Wimmen admite que Israel pode acusar o Hezbollah de utilizar o fluxo de civis que regressam para reintegrar secretamente combatentes ou transportar armas.
Ao anunciar o cessar-fogo, o primeiro-ministro israelita, Benjamin Netanyahu, disse: "Se o Hezbollah violar o acordo e tentar re-armar - atacaremos. Se tentar reconstruir uma infraestrutura terrorista perto da fronteira - atacaremos. Se lançar um rocket, se escavar um túnel, se tiver um camião cheio de rockets - atacaremos".
Para evitar uma nova escalada de violência, torna-se clara a necessidade de mecanismos robustos de controlo e monitorização que recaem sobre o exército Libanês, diz o acordo.
Apesar do Hezbollah já ter dito que vai cooperar com as forças armadas, os desafios logísticos são imediatamente aparentes: uma onda de um milhão de retornados a cargo de um exército debilitado por anos de crise económica e de um ano de guerra.
"O Exército Libanês carece de recursos para supervisionar eficazmente a transição", disse à Lusa o analista. "Este é um exército onde um soldado ganha 100 dólares por mês, que enfrenta a escassez de combustível e equipamento insuficiente. Não é claro se conseguirão proteger a área de uma forma que satisfaça Israel ou garanta a estabilidade local", acrescentou.
Uma característica central do cessar-fogo é a criação de uma comissão de monitorização composta por representantes de várias partes interessadas, incluindo os Estados Unidos e a França.
No entanto, diz Wimmen, "a capacidade da comissão para julgar as queixas e fazer cumprir as suas conclusões é questionável". Será preciso que todos os países atuem com base no consenso, e não é claro como se irá proceder a implementação no terreno das decisões tomadas pelo comité.

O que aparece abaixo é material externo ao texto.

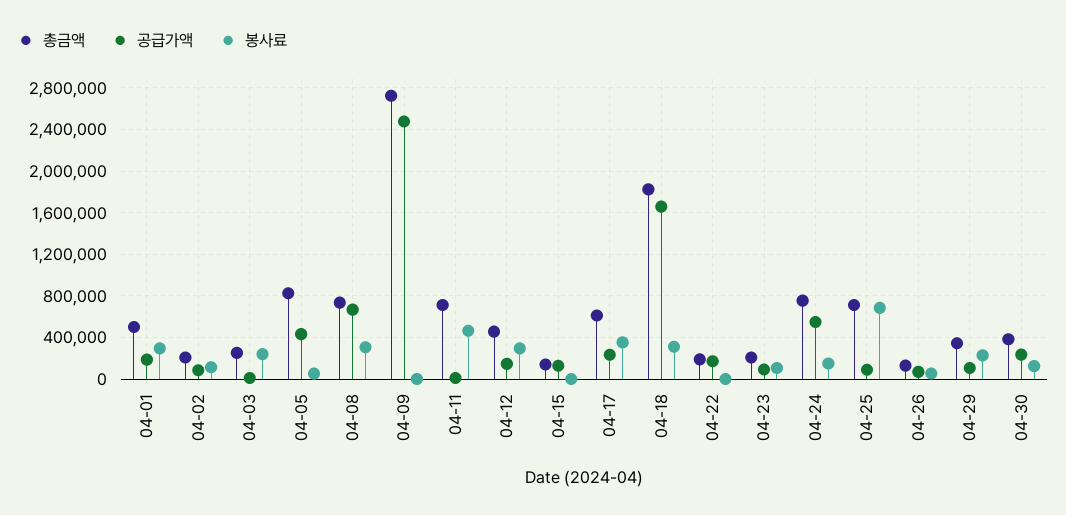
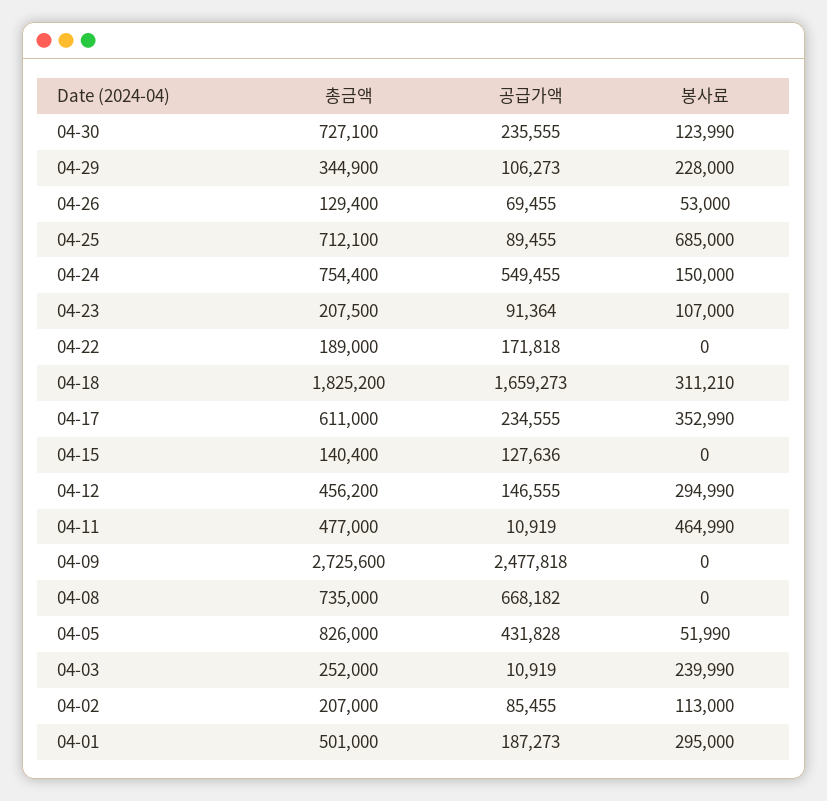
  {
    "총금액": {
      "04-01": 501000,
      "04-02": 207000,
      "04-03": 252000,
      "04-05": 826000,
      "04-08": 735000,
      "04-09": 2725600,
-     "04-11": 700000,
+     "04-11": 477000,
      "04-12": 456200,
      "04-15": 140400,
      "04-17": 611000,
      "04-18": 1825200,
      "04-22": 189000,
      "04-23": 207500,
      "04-24": 754400,
      "04-25": 712100,
      "04-26": 129400,
      "04-29": 344900,
-     "04-30": 400000
+     "04-30": 727100
    },
    "공급가액": {
      "04-01": 187273,
      "04-02": 85455,
      "04-03": 10919,
      "04-05": 431828,
      "04-08": 668182,
      "04-09": 2477818,
      "04-11": 10919,
      "04-12": 146555,
      "04-15": 127636,
      "04-17": 234555,
      "04-18": 1659273,
      "04-22": 171818,
      "04-23": 91364,
      "04-24": 549455,
      "04-25": 89455,
      "04-26": 69455,
      "04-29": 106273,
      "04-30": 235555
    },
    "봉사료": {
      "04-01": 295000,
      "04-02": 113000,
      "04-03": 239990,
      "04-05": 51990,
-     "04-08": 300000,
+     "04-08": 0,
      "04-09": 0,
      "04-11": 464990,
      "04-12": 294990,
      "04-15": 0,
      "04-17": 352990,
      "04-18": 311210,
      "04-22": 0,
      "04-23": 107000,
      "04-24": 150000,
      "04-25": 685000,
      "04-26": 53000,
      "04-29": 228000,
      "04-30": 123990
    }
  }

Se o último ano de guerra provou alguma coisa, foi que nem Israel nem o Hezbollah demonstraram uma vontade consistente de cumprir a supervisão externa. Tendo em conta os laços do Hezbollah com o Irão e a ausência de representação iraniana na comissão "poderá ser um erro", no que toca a exercer influência sobre o grupo, diz Wimmen.
Simultaneamente, as operações israelitas prosseguem frequentemente com a aprovação tácita dos EUA, marginalizando potencialmente a autoridade da comissão.
No entanto, algo motivou os dois lados a chegarem a este acordo e se assim foi foi porque tanto o Hezbollah como Benjamin Netanyahu consideram ter mais a ganhar em baixar as armas do que em continuar o conflito, argumenta.
Do lado israelita, o primeiro-ministro Benjamin Netanyahu enfrenta o escrutínio nacional, investigado por corrupção, e internacional, sob mandato de captura do Tribunal Penal Internacional por crimes de guerra.
O Líbano enfrenta também desafios internos, com uma economia do país ainda mais em ruínas, a ausência de um presidente, uma crise de deslocados em mãos e uma tarefa longa e custosa de reconstrução para a qual vai precisar de ajuda internacional.
O cessar-fogo pode também refletir dinâmicas regionais mais vastas, diz Wimmen. O Irão, o principal apoiante do Hezbollah, tem vindo a sinalizar abertura à diplomacia com os EUA no que toca a renovadas negociações nucleares. Além disso, a altura do acordo -- poucas semanas antes da transição para a nova administração dos EUA -- sugere que ambos os lados estão a posicionar-se para potenciais mudanças na política externa americana, assinala.